Thursday, March 23, 2017

Golda's Story (redressed Golden Dream Barbie)

Have you ever had to 'reinvent yourself'? For humans, 'reinventing yourself' means deciding to change something about yourself to change how other humans see you. For dolls, it's sort of the reverse. Our owners decide who we're going to be in whatever game they're playing, and for a while at least we become whatever they imagine. You could say that being a doll is all about 'reinventing yourself'.

There are exceptions of course. Collector dolls, because they're made for display and not play, usually don't need to be as adaptable as playline dolls. But even playline dolls can have more set roles, depending on what kind of play they were designed for. I'm a playline doll, and like a lot of playline dolls I was made to take advantage of popular trends. In my case, I was made so children could get a taste of a lifestyle that was popular back when I was new.

I left the factory in the early 1980s. Dallas was one of the highest rated shows on television and being gorgeous, rich and successful was 'in'. I guess some things haven't changed that much since then.

With my 'billion dollar look', to quote the words that were printed on my box, I was made to live a glamorous life. Even my accessories were described on my box as 'glamorous'. And for a while my life played out exactly the way my designers had pictured it. My first owner imagined me driving around town in a fancy car, shopping at the most fashionable places, and attending grand gala parties in the evenings.
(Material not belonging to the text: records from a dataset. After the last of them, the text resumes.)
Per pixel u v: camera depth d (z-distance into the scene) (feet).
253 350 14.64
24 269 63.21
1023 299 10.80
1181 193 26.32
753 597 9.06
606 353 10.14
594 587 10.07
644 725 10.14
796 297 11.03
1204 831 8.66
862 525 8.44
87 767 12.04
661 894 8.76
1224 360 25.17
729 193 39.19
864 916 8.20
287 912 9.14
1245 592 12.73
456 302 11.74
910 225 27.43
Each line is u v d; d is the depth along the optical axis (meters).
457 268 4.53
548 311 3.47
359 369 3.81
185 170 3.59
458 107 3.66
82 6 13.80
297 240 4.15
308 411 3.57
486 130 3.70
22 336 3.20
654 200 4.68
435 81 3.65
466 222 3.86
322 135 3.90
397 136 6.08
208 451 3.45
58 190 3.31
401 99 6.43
What I didn't know then was that it couldn't last forever. My first owner had to grow up sometime. And even though I was at the height of fashion when I was first made, I ended up hopelessly outdated as time passed and trends changed. Not only that, but my long-term future was basically sabotaged from the start thanks to one design decision. I was made with Mattel's trademarked 'Quick Curl' hair. Tiny wires were rooted into my head along with my regular hair to help the hair hold a curl when it was styled. The problem is that the wire doesn't hold up well over time, and 'Quick Curl' hair usually becomes very matted and difficult to work with as it ages.
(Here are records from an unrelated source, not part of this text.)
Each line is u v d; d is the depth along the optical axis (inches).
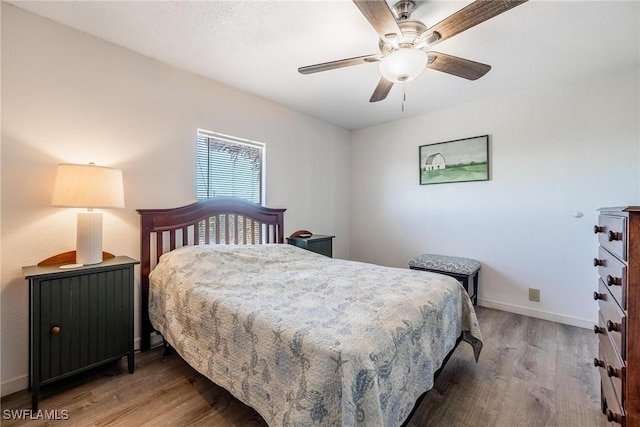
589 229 103.5
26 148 69.6
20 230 68.9
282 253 102.6
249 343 52.8
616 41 80.3
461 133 131.0
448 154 134.8
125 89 85.4
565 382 71.2
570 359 82.0
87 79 78.5
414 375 52.0
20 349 68.5
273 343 48.7
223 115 109.3
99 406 62.4
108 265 71.4
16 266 68.2
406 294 63.8
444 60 68.7
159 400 64.5
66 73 75.2
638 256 36.9
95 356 69.0
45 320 61.8
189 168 100.2
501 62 92.0
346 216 170.1
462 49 84.4
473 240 129.1
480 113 125.6
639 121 94.7
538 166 113.0
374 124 160.4
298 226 140.7
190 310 68.0
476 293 126.7
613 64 93.7
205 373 60.3
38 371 60.8
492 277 124.4
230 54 88.4
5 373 66.6
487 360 82.0
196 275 76.7
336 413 39.0
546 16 69.5
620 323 42.3
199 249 87.5
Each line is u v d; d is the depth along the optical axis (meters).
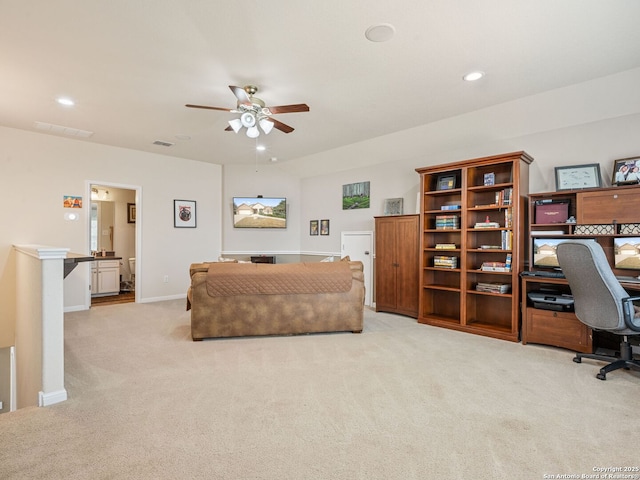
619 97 3.25
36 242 4.80
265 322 3.74
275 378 2.67
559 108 3.59
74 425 1.99
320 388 2.49
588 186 3.50
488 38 2.51
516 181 3.67
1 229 4.54
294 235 7.08
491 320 4.21
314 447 1.79
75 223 5.12
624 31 2.41
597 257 2.62
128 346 3.46
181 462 1.66
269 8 2.18
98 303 5.86
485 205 4.25
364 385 2.54
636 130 3.32
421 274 4.51
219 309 3.65
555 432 1.93
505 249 3.79
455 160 4.73
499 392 2.43
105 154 5.41
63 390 2.31
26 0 2.08
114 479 1.54
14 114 4.06
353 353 3.26
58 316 2.31
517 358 3.13
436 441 1.84
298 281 3.74
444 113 4.02
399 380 2.63
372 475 1.58
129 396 2.36
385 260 5.04
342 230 6.23
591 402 2.29
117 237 7.49
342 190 6.25
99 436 1.88
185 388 2.49
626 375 2.75
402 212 5.32
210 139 5.12
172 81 3.20
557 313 3.36
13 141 4.62
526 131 4.01
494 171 4.25
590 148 3.59
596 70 2.99
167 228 6.13
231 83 3.24
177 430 1.94
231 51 2.69
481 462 1.67
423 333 3.97
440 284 4.66
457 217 4.27
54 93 3.46
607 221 3.22
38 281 2.43
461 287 4.12
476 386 2.53
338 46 2.62
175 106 3.80
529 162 3.92
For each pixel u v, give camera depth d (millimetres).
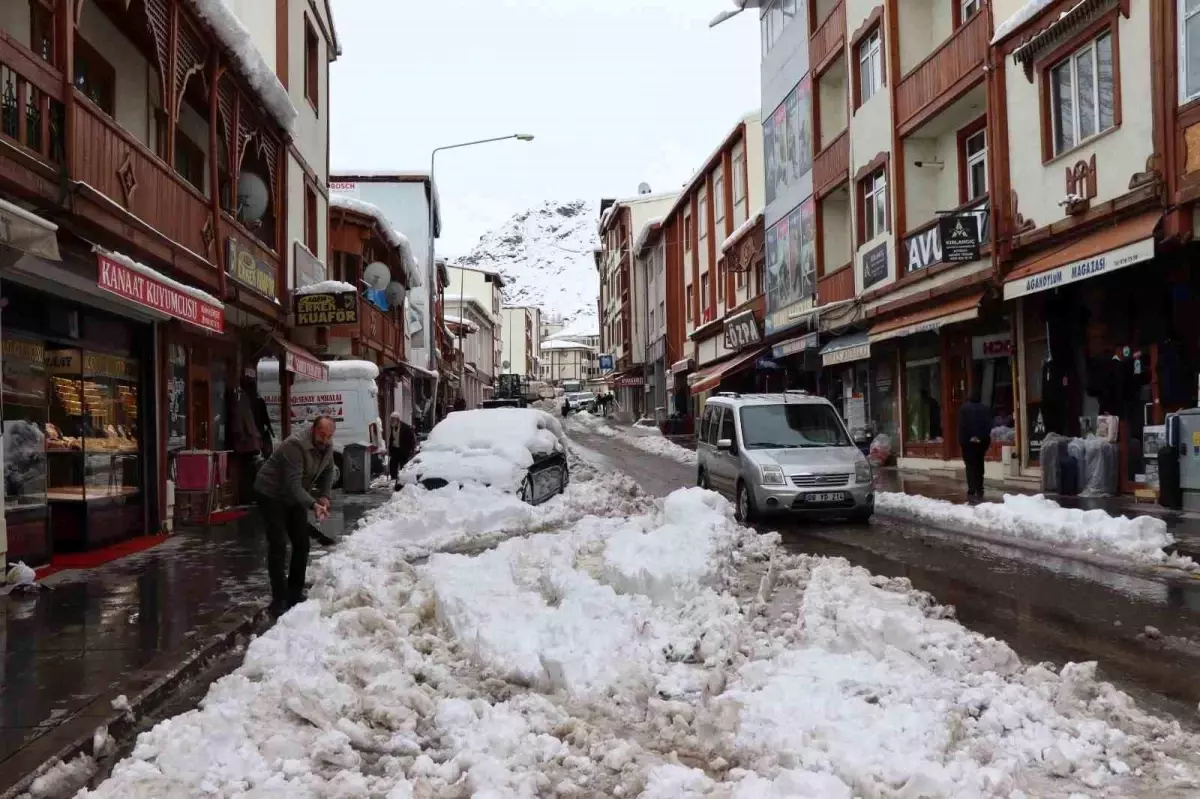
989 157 17406
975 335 20031
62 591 8914
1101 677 5832
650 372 63250
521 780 4137
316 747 4543
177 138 15719
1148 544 10203
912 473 21672
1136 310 14547
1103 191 14203
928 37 21688
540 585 8500
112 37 13352
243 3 19906
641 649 6227
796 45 28969
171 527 13633
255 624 7828
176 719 4902
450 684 5742
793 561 9555
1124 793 4102
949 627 6180
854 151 24172
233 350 17672
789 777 3889
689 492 11031
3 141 7984
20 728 4973
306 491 8539
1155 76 12891
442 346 55406
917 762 4129
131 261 9562
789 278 29984
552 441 16953
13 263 8352
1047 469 15508
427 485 15297
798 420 15094
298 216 21469
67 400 11344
I was certainly a mess when Treesa found me at the thrift store. To be honest, I have no idea why Treesa bought me in the first place. Maybe she didn't realize I had 'Quick Curl' hair. Maybe she wanted me because I was a 1980s doll still dressed in part of my original outfit. Treesa collects other 1980s toys. Maybe Treesa just felt sorry for me. Or maybe she saw past what I looked like and saw something worthwhile in me.

Whatever made Treesa decide to bring me home, she quickly got to work trying to make me look presentable. But she realized early on that my hair was basically a lost cause. The tangled mess of wires couldn't really be combed out. They could sort of be molded into a general shape, but that was about all. And a reroot wasn't an option, because Treesa has no rerooting experience. Someone else might've decided to throw me away. But Treesa's mind works a little differently than any other human I've met. Instead of trying to turn me back into what I looked like before Treesa helped me 'reinvent myself' by tying a colorful scarf around my hair and dressing me in a Disney Hunchback Of Notre Dame Esmeralda fashion.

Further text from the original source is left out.